Инги смотрел как зачарованный на полыхающий, дрожащий огонёк. Потом прошептал:
– Так почему никто не признаёт его здесь? Дядя Хрольф, почему?
– Потому что у здешних людей его больше нет. Они забыли, что такое золото, и не видят в нём проку. – Дядя невесело рассмеялся. – Здешний люд стал глупым и слабым. Он больше не может пробить дороги на полдень, в земли солнца, туда, где рождается золото. А в здешних краях его нет.
– А вы, почему вы не можете пробить? Вы такой сильный, и дядя Хельги, и Олав, и даже тощий Торир – почему вы не можете?
– Ты перечислил почти всех нас, оставшихся. Даже самый сильный воин не совладает с десятью. А тех, кто перекрыл пути на полдень, много. Они – лютые бойцы. Скачут на конях так, будто родились в седле, и стрелы их – смерть. Но хуже всего то, что нет здесь единой власти. Наша кровь ослабла. В каждом городке засел свой ярл, и все грызутся друг с другом, и все грабят купцов. Если и соберёшь войско, чтоб идти на полдень, воевать начнёшь через неделю пути, и потом до самого моря покою не будет.
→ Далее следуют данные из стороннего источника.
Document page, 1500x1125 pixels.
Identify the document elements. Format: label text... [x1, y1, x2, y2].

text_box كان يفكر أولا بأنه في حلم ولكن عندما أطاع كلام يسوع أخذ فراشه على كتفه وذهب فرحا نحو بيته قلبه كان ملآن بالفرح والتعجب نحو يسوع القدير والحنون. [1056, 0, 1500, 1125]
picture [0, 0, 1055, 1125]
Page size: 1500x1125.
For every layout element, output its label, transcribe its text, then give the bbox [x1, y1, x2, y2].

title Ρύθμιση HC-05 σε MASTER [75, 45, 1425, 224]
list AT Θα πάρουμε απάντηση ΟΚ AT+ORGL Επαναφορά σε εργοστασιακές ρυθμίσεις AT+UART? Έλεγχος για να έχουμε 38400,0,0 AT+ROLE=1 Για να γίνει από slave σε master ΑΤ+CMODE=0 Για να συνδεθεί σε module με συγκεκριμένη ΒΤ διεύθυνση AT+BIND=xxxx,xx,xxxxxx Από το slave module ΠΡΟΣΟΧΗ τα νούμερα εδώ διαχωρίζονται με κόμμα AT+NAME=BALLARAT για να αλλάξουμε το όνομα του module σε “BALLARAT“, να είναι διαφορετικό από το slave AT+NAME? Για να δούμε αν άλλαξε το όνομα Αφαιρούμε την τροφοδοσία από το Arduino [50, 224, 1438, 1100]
А ты не соберёшь войска, парень. Ты – чужой здесь. И я чужой.
Хрольф вздохнул и добавил угрюмо:
– Одно тут хорошо – мёд дешёвый. Плесни-ка мне браги, парень.
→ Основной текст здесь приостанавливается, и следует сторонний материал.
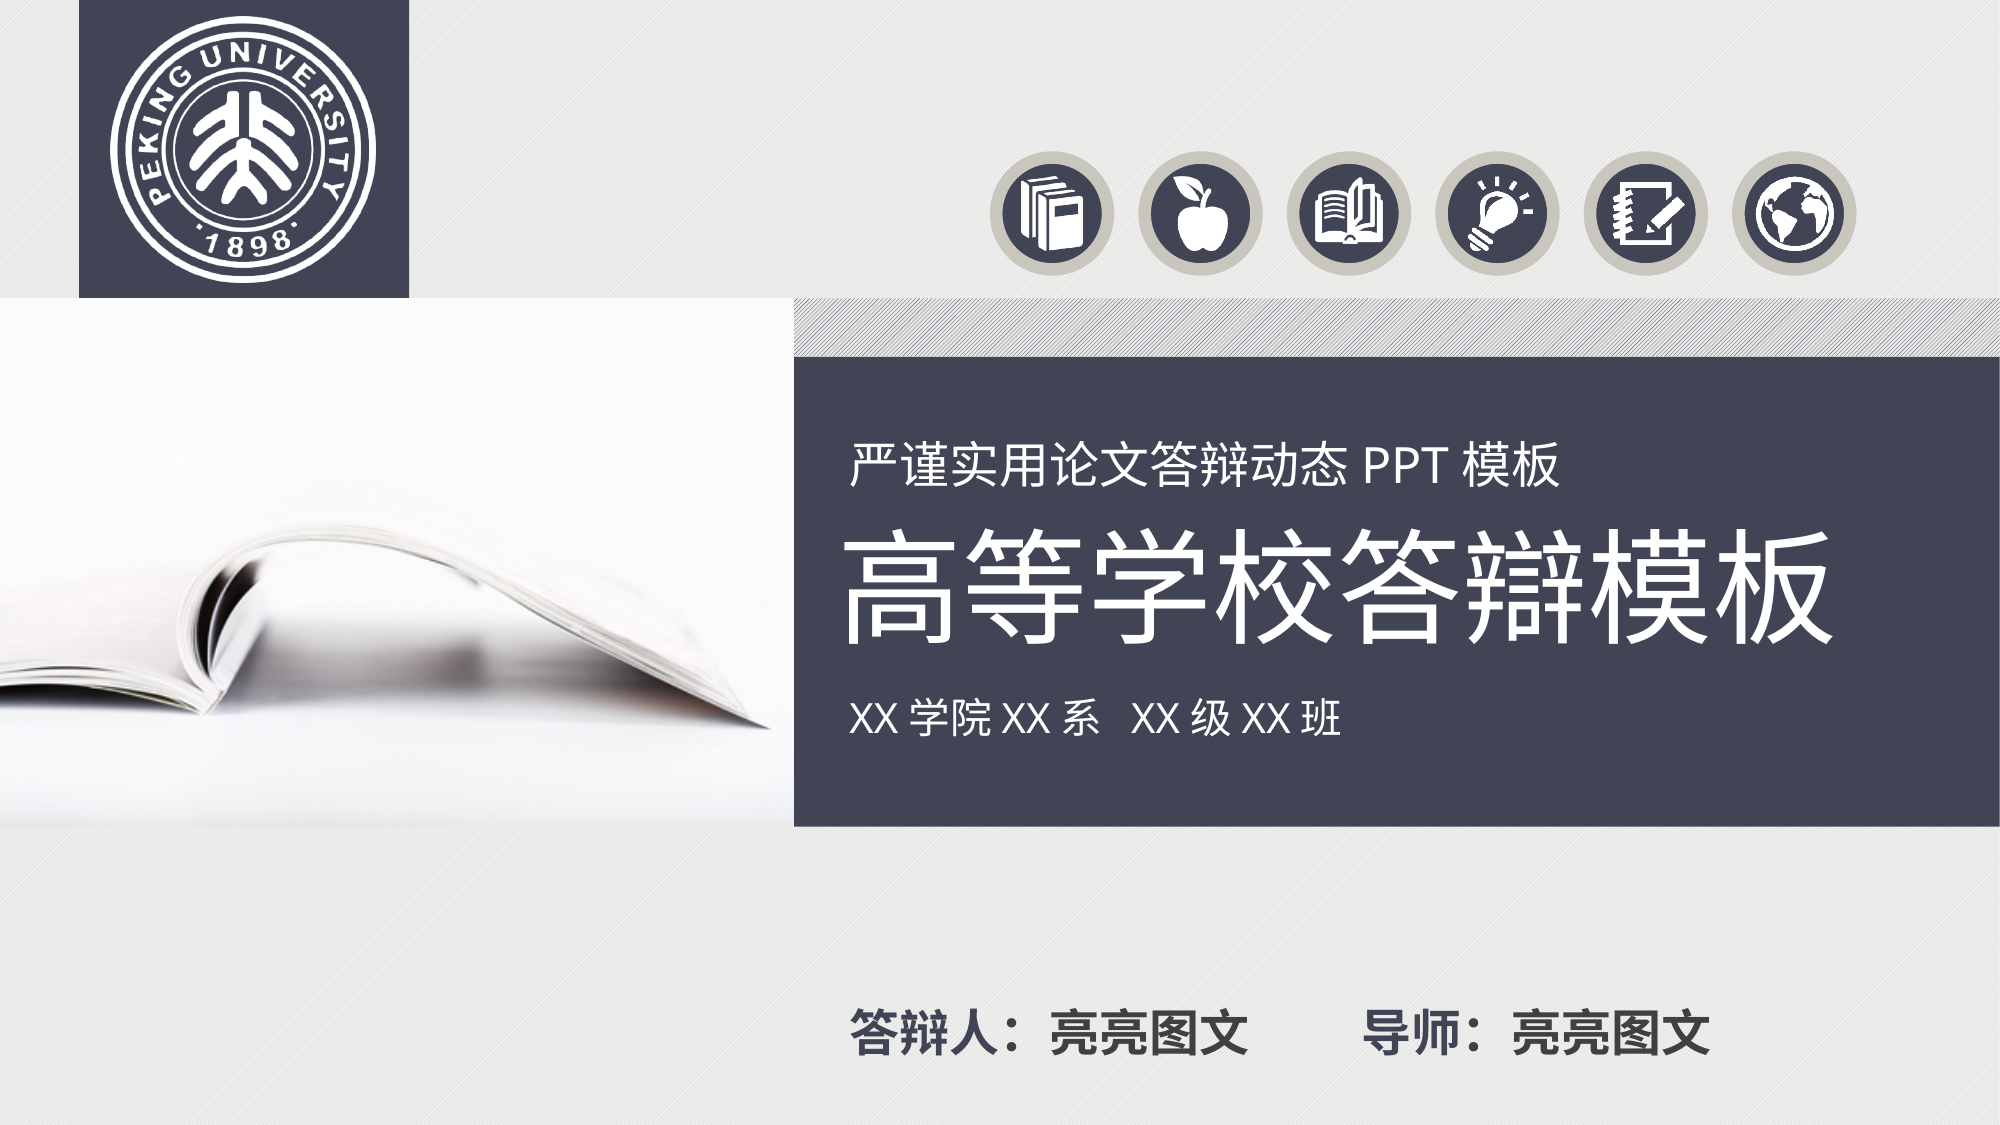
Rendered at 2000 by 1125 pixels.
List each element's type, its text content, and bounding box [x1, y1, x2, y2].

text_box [1441, 157, 1554, 270]
text_box [798, 359, 2000, 829]
text_box 答辩人：亮亮图文 导师：亮亮图文 [834, 964, 1903, 1069]
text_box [1292, 157, 1406, 270]
text_box [791, 296, 2000, 359]
text_box 严谨实用论文答辩动态PPT模板 [834, 396, 1603, 501]
picture [109, 16, 377, 283]
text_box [1589, 157, 1703, 270]
text_box XX学院XX系 XX级XX班 [834, 667, 1514, 749]
text_box 高等学校答辯模板 [822, 501, 1884, 667]
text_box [1144, 157, 1257, 270]
text_box [77, 0, 411, 296]
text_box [995, 157, 1109, 270]
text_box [1738, 157, 1851, 270]
picture [0, 298, 794, 827]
Инги послушно взялся за кувшин, наполнил кружку. Спросил робко:
– Как же мы чужие? Мы ж родились здесь? Да и вы, дядя, тоже.
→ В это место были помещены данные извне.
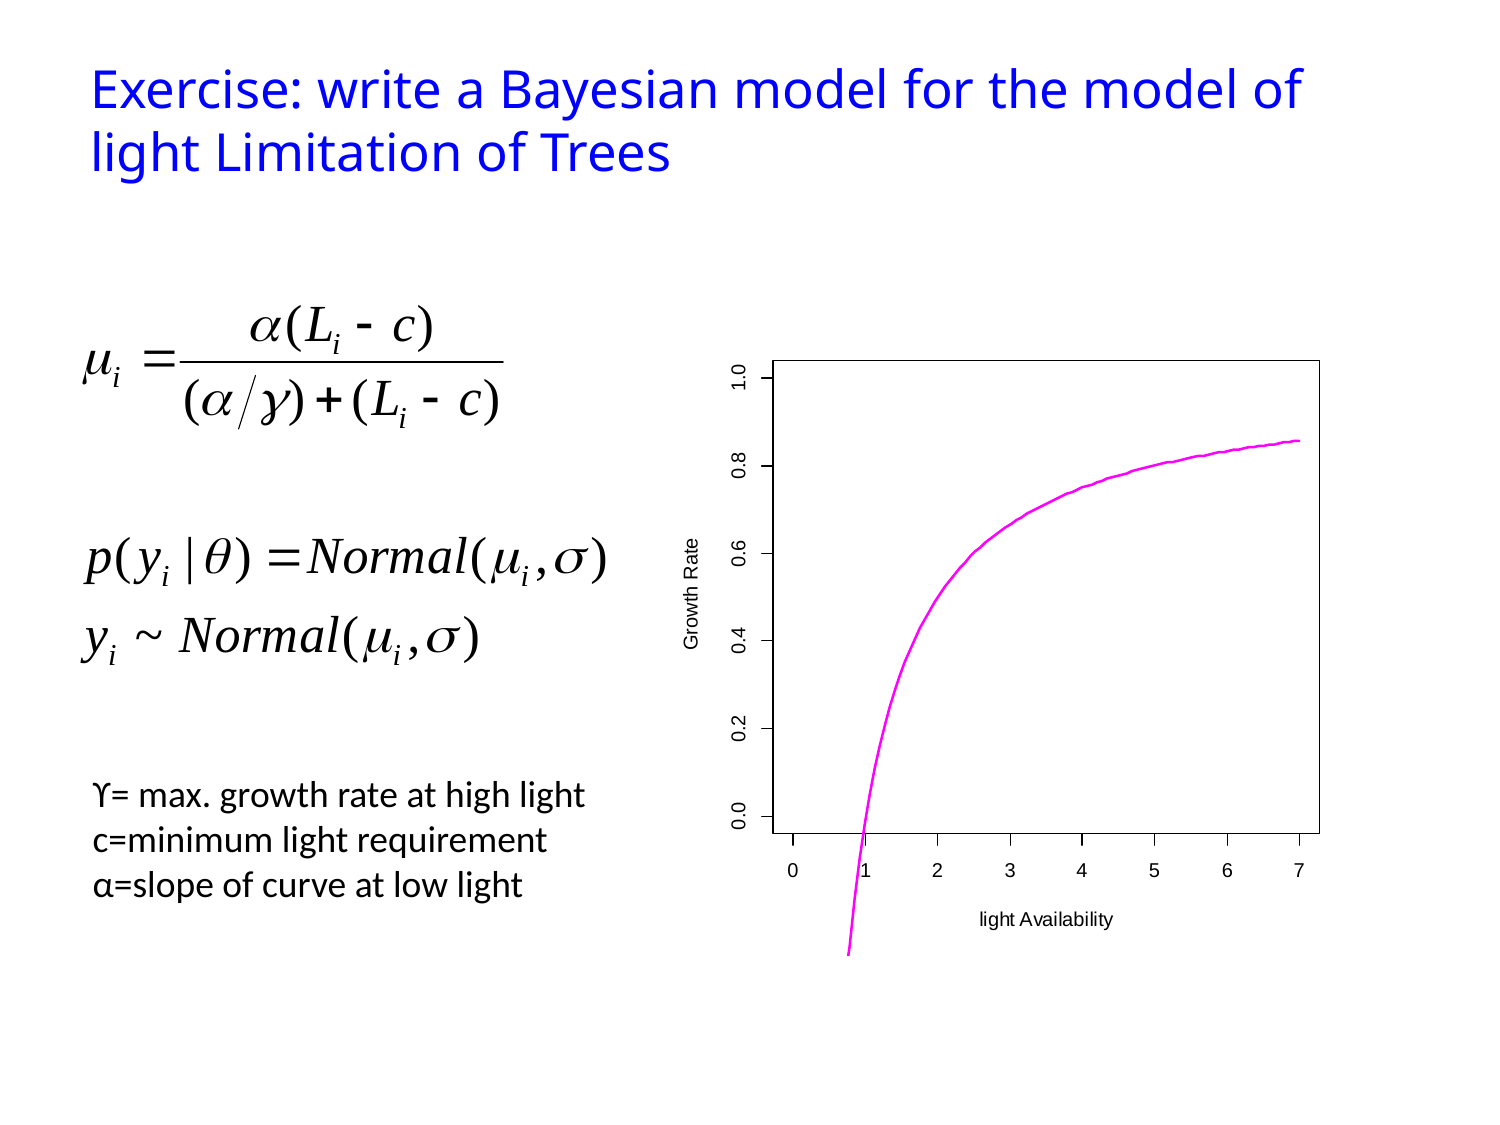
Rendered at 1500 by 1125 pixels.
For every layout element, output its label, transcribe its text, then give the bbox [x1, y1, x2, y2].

picture [674, 262, 1370, 956]
title Exercise: write a Bayesian model for the model of light Limitation of Trees [75, 24, 1425, 213]
text_box ϒ= max. growth rate at high light c=minimum light requirement α=slope of curve at low light [78, 762, 602, 913]
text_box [71, 292, 616, 676]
– Чтоб стать своими для здешних, нужно забыть, откуда мы. Забыть напрочь наш язык, наших дедов. Забыть, что мы первые построили в этих рабьих землях города. Мы дали им закон. Все они были наши рабы, все! – Дядька грохнул кружкой по столу, выплеснув прокисшее, шипучее пойло. – Мы продавали их, как скотину, возили до самого Серкланда и взамен везли оттуда золото – стылую кровь богов. И жили весело и богато. Потом на своё горе научили рабов воевать и смешали свою кровь с их кровью. Мы как трава, парень. Впитываем всё из земли, на которой прижились. А нас ведь мало.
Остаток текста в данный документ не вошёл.